Each record below is to be copied exactly; the pictures are to be omitted.

......

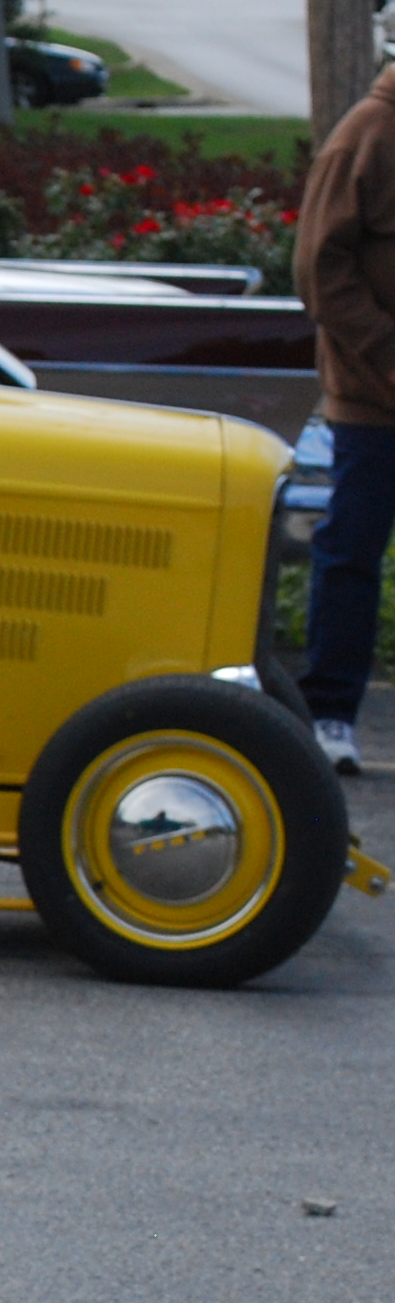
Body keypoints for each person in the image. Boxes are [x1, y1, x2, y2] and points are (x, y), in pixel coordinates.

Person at [295, 60, 395, 775]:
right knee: (352, 553)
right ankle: (328, 713)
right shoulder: (367, 133)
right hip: (374, 400)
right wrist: (387, 355)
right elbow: (318, 268)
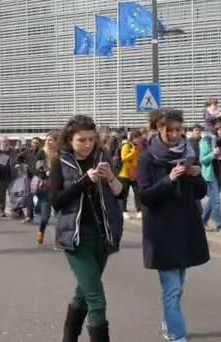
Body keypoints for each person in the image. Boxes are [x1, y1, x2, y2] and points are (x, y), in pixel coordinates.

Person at [136, 108, 209, 342]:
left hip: (186, 229)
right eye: (171, 130)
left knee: (177, 288)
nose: (176, 134)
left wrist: (197, 176)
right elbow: (144, 196)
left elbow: (200, 193)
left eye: (179, 129)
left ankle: (169, 323)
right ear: (159, 128)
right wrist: (169, 179)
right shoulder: (147, 158)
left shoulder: (188, 153)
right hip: (161, 231)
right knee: (172, 288)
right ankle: (178, 337)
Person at [50, 115, 123, 342]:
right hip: (76, 238)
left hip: (102, 236)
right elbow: (56, 201)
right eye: (82, 140)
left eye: (92, 139)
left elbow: (121, 193)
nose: (88, 145)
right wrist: (83, 182)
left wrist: (111, 177)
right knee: (96, 299)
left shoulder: (102, 157)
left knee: (83, 294)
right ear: (70, 140)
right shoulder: (59, 162)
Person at [200, 118, 221, 236]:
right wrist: (212, 154)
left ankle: (201, 221)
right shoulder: (207, 141)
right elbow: (203, 160)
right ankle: (220, 226)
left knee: (213, 200)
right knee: (217, 201)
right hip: (210, 174)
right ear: (216, 130)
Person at [34, 131, 58, 246]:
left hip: (58, 188)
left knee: (60, 216)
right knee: (45, 217)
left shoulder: (60, 153)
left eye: (51, 140)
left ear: (56, 142)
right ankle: (41, 232)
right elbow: (39, 170)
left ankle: (59, 240)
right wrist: (47, 172)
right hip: (45, 188)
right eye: (47, 139)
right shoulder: (41, 153)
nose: (48, 142)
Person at [118, 129, 144, 220]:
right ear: (134, 138)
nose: (140, 140)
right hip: (125, 173)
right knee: (124, 194)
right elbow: (123, 159)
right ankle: (124, 211)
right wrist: (133, 152)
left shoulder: (138, 146)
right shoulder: (127, 146)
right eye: (139, 138)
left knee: (137, 192)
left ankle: (139, 210)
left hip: (135, 173)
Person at [0, 136, 16, 217]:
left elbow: (17, 161)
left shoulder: (13, 151)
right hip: (0, 178)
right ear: (0, 143)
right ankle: (1, 210)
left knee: (13, 195)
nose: (5, 143)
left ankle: (14, 210)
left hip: (11, 176)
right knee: (1, 196)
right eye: (3, 142)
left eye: (6, 141)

......

**Result of this exercise:**
Body keypoints for each person in the image. Boxes are [x1, y1, x2, y2] and points are (x, y), in pixel coordinates.

Person at [295, 60, 395, 775]:
right knee: (352, 553)
right ankle: (328, 713)
right shoulder: (367, 133)
right hip: (374, 400)
right wrist: (387, 355)
right elbow: (318, 268)
Body keypoints for each person in the image. Boxes are [x1, y1, x2, y2] and points are (x, y), in pixel coordinates.

Person at [136, 108, 209, 342]:
left hip: (186, 229)
right eye: (171, 130)
left knee: (177, 288)
nose: (176, 134)
left wrist: (197, 176)
right elbow: (144, 196)
left elbow: (200, 193)
left eye: (179, 129)
left ankle: (169, 323)
right ear: (159, 128)
right wrist: (169, 179)
right shoulder: (147, 158)
left shoulder: (188, 153)
right hip: (161, 231)
right knee: (172, 288)
right ankle: (178, 337)
Person at [50, 115, 123, 342]:
right hip: (76, 238)
left hip: (102, 236)
right elbow: (56, 201)
right eye: (82, 140)
left eye: (92, 139)
left elbow: (121, 193)
nose: (88, 145)
right wrist: (83, 182)
left wrist: (111, 177)
right knee: (96, 299)
left shoulder: (102, 157)
left knee: (83, 294)
right ear: (70, 140)
right shoulder: (59, 162)
Person at [200, 118, 221, 236]:
right wrist: (212, 154)
left ankle: (201, 221)
right shoulder: (207, 141)
right elbow: (203, 160)
right ankle: (220, 226)
left knee: (213, 200)
right knee: (217, 201)
right hip: (210, 174)
right ear: (216, 130)
Person at [34, 131, 58, 246]:
left hip: (58, 188)
left knee: (60, 216)
right knee: (45, 217)
left shoulder: (60, 153)
left eye: (51, 140)
left ear: (56, 142)
right ankle: (41, 232)
right elbow: (39, 170)
left ankle: (59, 240)
right wrist: (47, 172)
right hip: (45, 188)
right eye: (47, 139)
right shoulder: (41, 153)
nose: (48, 142)
Person at [118, 129, 144, 220]:
right ear: (134, 138)
nose: (140, 140)
right hip: (125, 173)
right knee: (124, 194)
right elbow: (123, 159)
right ankle: (124, 211)
right wrist: (133, 152)
left shoulder: (138, 146)
right shoulder: (127, 146)
right eye: (139, 138)
left knee: (137, 192)
left ankle: (139, 210)
left hip: (135, 173)
Person at [0, 136, 16, 217]:
left elbow: (17, 161)
left shoulder: (13, 151)
right hip: (0, 178)
right ear: (0, 143)
right ankle: (1, 210)
left knee: (13, 195)
nose: (5, 143)
left ankle: (14, 210)
left hip: (11, 176)
right knee: (1, 196)
right eye: (3, 142)
left eye: (6, 141)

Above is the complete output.